And it’s an issue that isn’t likely to go away anytime soon for the Republican Party.
Both Obama and Romney are keenly aware of the power of Latino voters to determine the election’s outcome in the battleground states of Colorado, Nevada and Florida among others.
Obama enjoys a 50-percentage-point gap over Romney among likely Latino voters, leading 72 percent to 22 percent, according to a survey last month by the Pew Research Center for the People & the Press.
The GOP’s hard-line stance on immigration has played prominently in Obama’s huge advantage among the nation’s largest and fastest-growing minority. The fact that people of color will soon be the majority in the country means that Republicans had best act quickly to assuage Latino concerns.
Obama announced on Monday that he would visit the California home of civil rights icon Cesar Chavez at a ceremony next week to designate it as a national monument. Romney announced that he would honor Obama’s order blocking the deportation of hundreds of thousands of young illegal immigrants.
Since 1994, the number of Latinos registered to vote nationwide has doubled to 11 million, according to a new Pew Hispanic Center report. They could be the difference in several key swing states.
But statistics also show that Latinos are far less likely to turn out than other groups. Four years ago, 50 percent of the nation’s Latinos who were eligible actually voted in that presidential election, compared to 65 percent of African Americans and 66 percent of whites, according to the Pew report.

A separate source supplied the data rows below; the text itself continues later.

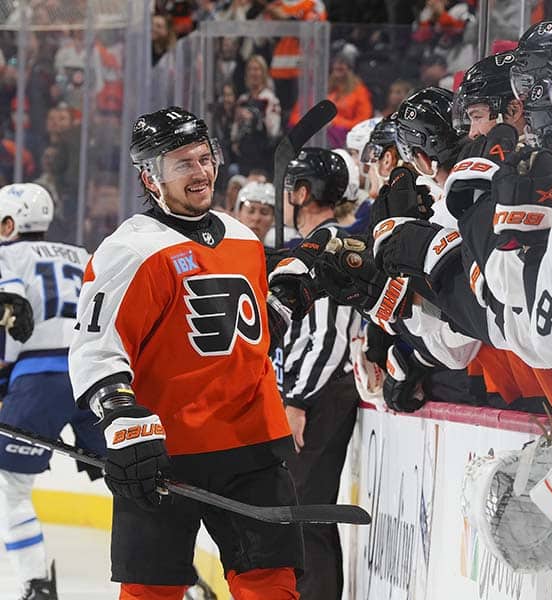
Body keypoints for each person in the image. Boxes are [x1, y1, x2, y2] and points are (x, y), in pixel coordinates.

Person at [67, 106, 304, 600]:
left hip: (250, 442)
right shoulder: (131, 250)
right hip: (164, 450)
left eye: (205, 158)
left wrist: (290, 300)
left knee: (271, 583)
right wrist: (121, 419)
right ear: (150, 177)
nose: (201, 172)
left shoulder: (242, 237)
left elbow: (247, 333)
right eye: (183, 163)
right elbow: (97, 346)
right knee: (152, 588)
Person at [0, 183, 97, 600]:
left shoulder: (6, 255)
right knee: (130, 481)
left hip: (39, 378)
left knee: (10, 486)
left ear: (9, 223)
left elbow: (11, 314)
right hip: (97, 376)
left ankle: (37, 585)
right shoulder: (85, 255)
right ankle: (177, 577)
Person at [278, 147, 360, 600]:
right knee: (305, 512)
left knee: (304, 513)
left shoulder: (325, 248)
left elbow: (329, 336)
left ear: (304, 192)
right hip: (318, 391)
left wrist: (297, 401)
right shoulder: (323, 244)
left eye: (291, 188)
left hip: (320, 395)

That means the onus will be on the Obama camp to inspire the Latino voters to get to the polls.
On a visit to Las Vegas on Sunday, Obama held a rally on the city’s heavily Latino east side. Over and over, he urged the 11,000 cheering supporters to be sure to cast their ballots. The event, featuring the Mexican rock group Mana, was part of his campaign’s push to sign up thousands of new voters before Saturday’s registration deadline in Nevada.
Obama used the occasion to remind Nevadans of the order that he signed in June that stopped the deportation of many young immigrants who were brought to the United States as children by parents who were illegally in the country.
“You’re the reason why a young immigrant who grew up here and went to school here, and pledged allegiance to our flag, will no longer be deported from the only country she’s ever called home,” Obama told the crowd.
Obama’s immigration order sparked a rise in enthusiasm for him among Latino supporters, although it still falls short of what it was four years ago, polls show.
After months of dodging the issue, Romney tried to stop the hemorrhaging with Latinos.
“The people who have received the special visa that the president has put in place, which is a two-year visa, should expect that the visa would continue to be valid,” Romney told the Denver Post in an interview Monday on his campaign bus in Colorado.
Under the terms of the Deferred Action for Childhood Arrivals program, illegals can pay a $465 fee to receive a reprieve from deportation, but not a visa.
Romney’s comments marked a major shift from his positioning during the primaries, when he staked ground on immigration to the right of Rick Perry, Newt Gingrich and other rivals. Romney then opposed efforts to legalize the status of anyone brought to the United States as a child by parents who were illegal immigrants, with the sole exception of those who served in the U.S. military. At a debate in January, he called for “self-deportation,” saying the undocumented should return home and “apply for legal residency in the United States — get in line with everybody else.”
Until Monday, Romney had refused to say whether he would halt Obama’s program for younger immigrants, calling instead for an undefined “permanent solution” to be worked out with Congress and criticizing the president for failing to reach one.